For people in commercial rock bands, grateful humility is a difficult thing to project. If they don’t allow themselves to appear confident enough, they’ll disappear completely. But if they let themselves appear too confident, they’ll come off like a bunch of smarmy dicks. Snow Patrol might’ve managed to walk the razor-thin line all evening long, but openers OK Go were another story. If Snow Patrol owe their fame to Grey’s Anatomy, OK Go owe whatever fame they might have to their two clumsily charming and incongruous music videos in which the members of the band all struggle through goofy choreographed dances. I really like those videos; they turn their major-label power-pop journeyman subjects into sympathetic underdogs, frantically throwing themselves into something they must know they won’t be particularly good at.

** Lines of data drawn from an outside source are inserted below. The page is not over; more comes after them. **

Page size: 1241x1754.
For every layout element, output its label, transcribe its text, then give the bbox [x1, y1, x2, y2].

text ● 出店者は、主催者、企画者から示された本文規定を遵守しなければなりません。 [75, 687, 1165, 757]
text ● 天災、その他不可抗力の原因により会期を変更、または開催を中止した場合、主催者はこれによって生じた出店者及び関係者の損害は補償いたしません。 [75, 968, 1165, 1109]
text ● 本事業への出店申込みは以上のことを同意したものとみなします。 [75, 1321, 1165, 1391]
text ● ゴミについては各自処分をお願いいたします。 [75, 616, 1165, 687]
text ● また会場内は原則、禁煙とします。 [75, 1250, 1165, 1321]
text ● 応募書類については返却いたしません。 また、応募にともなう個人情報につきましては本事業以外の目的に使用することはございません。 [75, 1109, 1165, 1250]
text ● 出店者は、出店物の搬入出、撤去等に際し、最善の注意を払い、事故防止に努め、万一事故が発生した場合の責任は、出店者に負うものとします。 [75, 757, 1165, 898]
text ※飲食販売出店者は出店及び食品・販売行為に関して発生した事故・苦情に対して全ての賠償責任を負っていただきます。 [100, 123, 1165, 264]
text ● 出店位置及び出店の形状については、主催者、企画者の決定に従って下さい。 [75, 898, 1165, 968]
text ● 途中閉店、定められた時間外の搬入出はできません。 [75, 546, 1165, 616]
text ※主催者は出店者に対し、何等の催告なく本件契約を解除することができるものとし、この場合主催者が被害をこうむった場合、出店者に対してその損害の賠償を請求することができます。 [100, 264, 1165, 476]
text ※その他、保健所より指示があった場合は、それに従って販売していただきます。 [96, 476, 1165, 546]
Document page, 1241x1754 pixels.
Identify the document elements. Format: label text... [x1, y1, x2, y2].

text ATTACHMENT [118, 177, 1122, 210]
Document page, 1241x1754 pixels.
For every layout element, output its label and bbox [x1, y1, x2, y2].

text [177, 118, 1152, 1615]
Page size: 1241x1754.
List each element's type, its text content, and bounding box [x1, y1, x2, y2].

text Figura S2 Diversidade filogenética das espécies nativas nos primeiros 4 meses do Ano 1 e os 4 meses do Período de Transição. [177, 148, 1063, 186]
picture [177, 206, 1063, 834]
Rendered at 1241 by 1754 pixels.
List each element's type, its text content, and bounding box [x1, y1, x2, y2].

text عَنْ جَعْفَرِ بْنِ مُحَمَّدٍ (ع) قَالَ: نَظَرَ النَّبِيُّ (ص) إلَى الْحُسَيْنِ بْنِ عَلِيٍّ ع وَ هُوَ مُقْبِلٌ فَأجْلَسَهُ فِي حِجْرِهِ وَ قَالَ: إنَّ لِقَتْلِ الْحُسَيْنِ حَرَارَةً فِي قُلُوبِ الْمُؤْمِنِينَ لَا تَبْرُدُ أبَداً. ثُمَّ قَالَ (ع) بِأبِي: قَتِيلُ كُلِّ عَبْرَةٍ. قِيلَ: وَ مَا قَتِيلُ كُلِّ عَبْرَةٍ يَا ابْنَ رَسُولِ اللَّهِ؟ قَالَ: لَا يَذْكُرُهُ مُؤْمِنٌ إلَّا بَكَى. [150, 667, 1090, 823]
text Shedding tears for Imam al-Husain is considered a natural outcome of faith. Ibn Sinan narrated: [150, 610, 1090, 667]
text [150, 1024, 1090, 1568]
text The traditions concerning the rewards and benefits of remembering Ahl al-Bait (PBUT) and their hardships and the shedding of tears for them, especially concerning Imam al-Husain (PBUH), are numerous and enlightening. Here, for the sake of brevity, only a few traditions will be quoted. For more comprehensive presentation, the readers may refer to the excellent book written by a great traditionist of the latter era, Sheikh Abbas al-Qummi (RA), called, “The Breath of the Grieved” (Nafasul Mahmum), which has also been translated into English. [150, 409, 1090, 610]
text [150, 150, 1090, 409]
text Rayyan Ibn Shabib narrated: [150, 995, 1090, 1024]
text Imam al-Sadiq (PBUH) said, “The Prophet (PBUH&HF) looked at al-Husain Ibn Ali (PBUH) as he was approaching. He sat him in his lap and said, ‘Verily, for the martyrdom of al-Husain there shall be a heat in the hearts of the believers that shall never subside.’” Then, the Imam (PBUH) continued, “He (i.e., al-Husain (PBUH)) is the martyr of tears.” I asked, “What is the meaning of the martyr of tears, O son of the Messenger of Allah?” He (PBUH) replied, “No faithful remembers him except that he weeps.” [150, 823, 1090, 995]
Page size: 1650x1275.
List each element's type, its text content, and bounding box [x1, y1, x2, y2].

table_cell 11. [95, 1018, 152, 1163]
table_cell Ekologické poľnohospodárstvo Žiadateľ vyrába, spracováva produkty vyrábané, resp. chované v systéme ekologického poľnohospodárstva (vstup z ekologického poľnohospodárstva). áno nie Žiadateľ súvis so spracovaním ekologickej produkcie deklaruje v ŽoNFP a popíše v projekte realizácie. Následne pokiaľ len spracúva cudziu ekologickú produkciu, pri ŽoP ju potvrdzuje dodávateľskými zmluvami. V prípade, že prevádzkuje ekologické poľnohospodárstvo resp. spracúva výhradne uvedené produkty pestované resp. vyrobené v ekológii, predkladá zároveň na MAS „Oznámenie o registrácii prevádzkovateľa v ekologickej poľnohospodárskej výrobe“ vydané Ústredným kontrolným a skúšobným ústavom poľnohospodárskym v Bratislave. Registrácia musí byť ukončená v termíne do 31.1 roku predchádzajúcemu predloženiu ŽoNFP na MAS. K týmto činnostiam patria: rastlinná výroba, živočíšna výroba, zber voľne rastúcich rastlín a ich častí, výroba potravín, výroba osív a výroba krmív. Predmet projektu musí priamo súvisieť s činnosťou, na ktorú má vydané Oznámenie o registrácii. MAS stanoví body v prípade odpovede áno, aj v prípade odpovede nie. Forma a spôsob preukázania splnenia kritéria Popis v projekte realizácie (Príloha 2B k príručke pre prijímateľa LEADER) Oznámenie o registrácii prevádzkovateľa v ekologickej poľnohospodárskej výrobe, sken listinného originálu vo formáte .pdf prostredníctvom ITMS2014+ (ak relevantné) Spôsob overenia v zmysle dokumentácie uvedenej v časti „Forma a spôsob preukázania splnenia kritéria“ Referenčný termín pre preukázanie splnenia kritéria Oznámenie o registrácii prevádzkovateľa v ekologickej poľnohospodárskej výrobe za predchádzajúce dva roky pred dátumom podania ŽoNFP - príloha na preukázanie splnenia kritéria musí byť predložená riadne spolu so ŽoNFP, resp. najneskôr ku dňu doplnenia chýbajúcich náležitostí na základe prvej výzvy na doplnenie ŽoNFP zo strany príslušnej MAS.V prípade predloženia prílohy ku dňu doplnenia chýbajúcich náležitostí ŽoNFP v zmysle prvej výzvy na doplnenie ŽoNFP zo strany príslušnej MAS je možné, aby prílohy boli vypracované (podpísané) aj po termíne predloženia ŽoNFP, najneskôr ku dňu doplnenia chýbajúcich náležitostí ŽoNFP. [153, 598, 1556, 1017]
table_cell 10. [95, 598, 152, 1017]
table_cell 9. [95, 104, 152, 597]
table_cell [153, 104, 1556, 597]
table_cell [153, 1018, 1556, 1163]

Onstage, though, the band radiates an unearned swagger, the exact opposite of those videos’ goofy charms. They stand stock-still, blank-facedly yelping out their endlessly benign sub-Fountains of Wayne bash-pop and rocking embarrassingly outdated hipster-uniforms like they were extras in Swingers or some shit. They further dilute their already deeply unconvincing noisy/shreddy guitar solos with plinky pianos and halfassed ahh-ahh backup harmonies, and between songs they make fun of defenseless targets like the two people who fell down the venue’s stairs at the previous night’s shows. OK Go became vaguely famous by (inadvertently?) creating an underdog persona for themselves, and now they’re walking around like they’re hot shit; there’s nothing quite so galling as a band who does that. Snow Patrol could go on to sell a bazillion more records, and I don’t think they’d turn into douchebags. They’re the Melinda Doolittles of this rock shit, and that might even be a compliment.